和田氏も中村氏の理論に納得したうえで「このピッチャーは低めは捨てようと言っても、なかなか難しい。投げた瞬間はストライクに見えるから手が出ちゃうんだよね、いいピッチャーにかかると。そのワンバウンドを振らされる。だから結局チームとして徹底するって、できたら攻略できるんだけども、それをさせてくれない。難しいね」と語った。
■和田氏が語るベンチでの悩み
コーチ時代を振り返った和田氏は「ベンチで座りながら、ワンアウト3塁、『頼む、 外野フライを打ってくれ』と。1点でいいからとかね、そういう目でいつも観ていた」と振り返る。
中村氏も「そうそう」と大きく共感したうえで、「余裕があるかどうかで変わると思う。1アウト3塁で守備位置を見たかと。そういうことをまず言っていかないと、わかってない子が多い。ただヒットを打つ、ただ思っきり振るとか、そういうことだけしか考えてない子が多い」とコメントする。

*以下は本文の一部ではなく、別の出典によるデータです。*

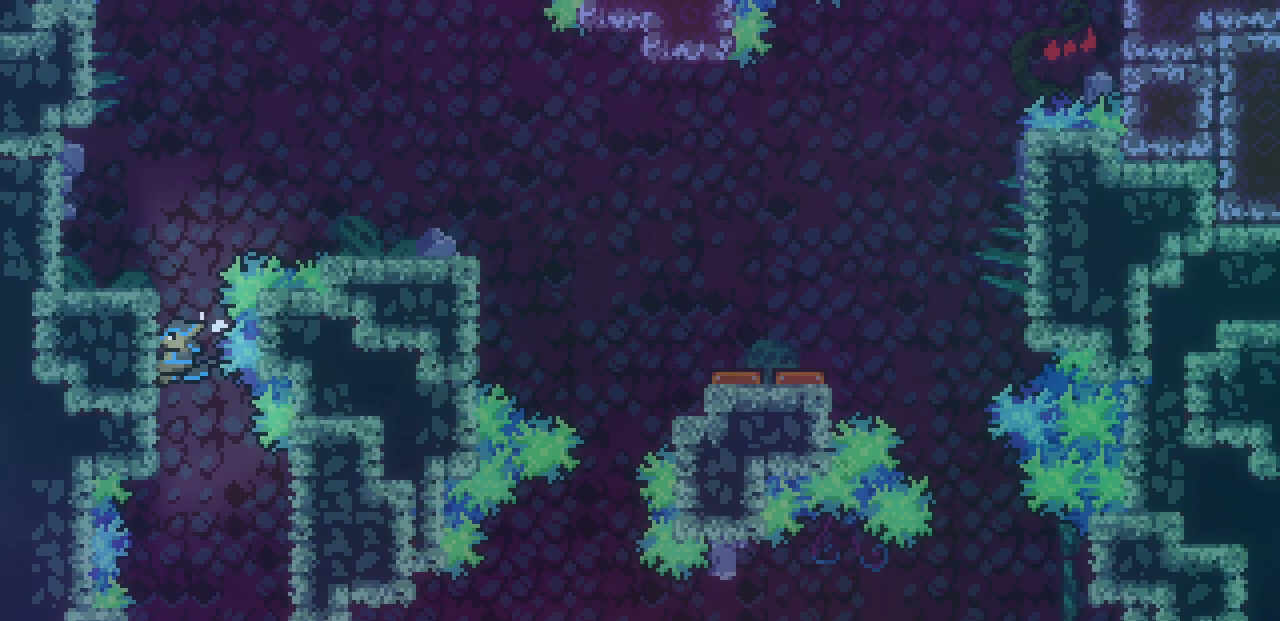
{"keys": [], "events": [[150, "z", "down"], [384, "up", "up"], [417, "shift", "up"], [417, "z", "up"], [434, "left", "up"]]}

チャンスで内野の守備体系を見て、「下がっていればゴロでも1点入る。それがチームの勝敗にかかわる」と指摘し、「打率は下がりますけどチームとしてはプラスになる。そういうことをやっていかないと、勝てない」と語っていた。
■フルスイングが持ち味だった2人
現役時代404本塁打を放ち、ホームラン王と打点王を獲得した中村氏と、319本塁打、首位打者のタイトルをとっている和田氏。
両者ともフルスイングが持ち味の主力打者だったが、コーチとしては内野ゴロで1点を取るなど、チームバッティングの重要性を感じているようだった。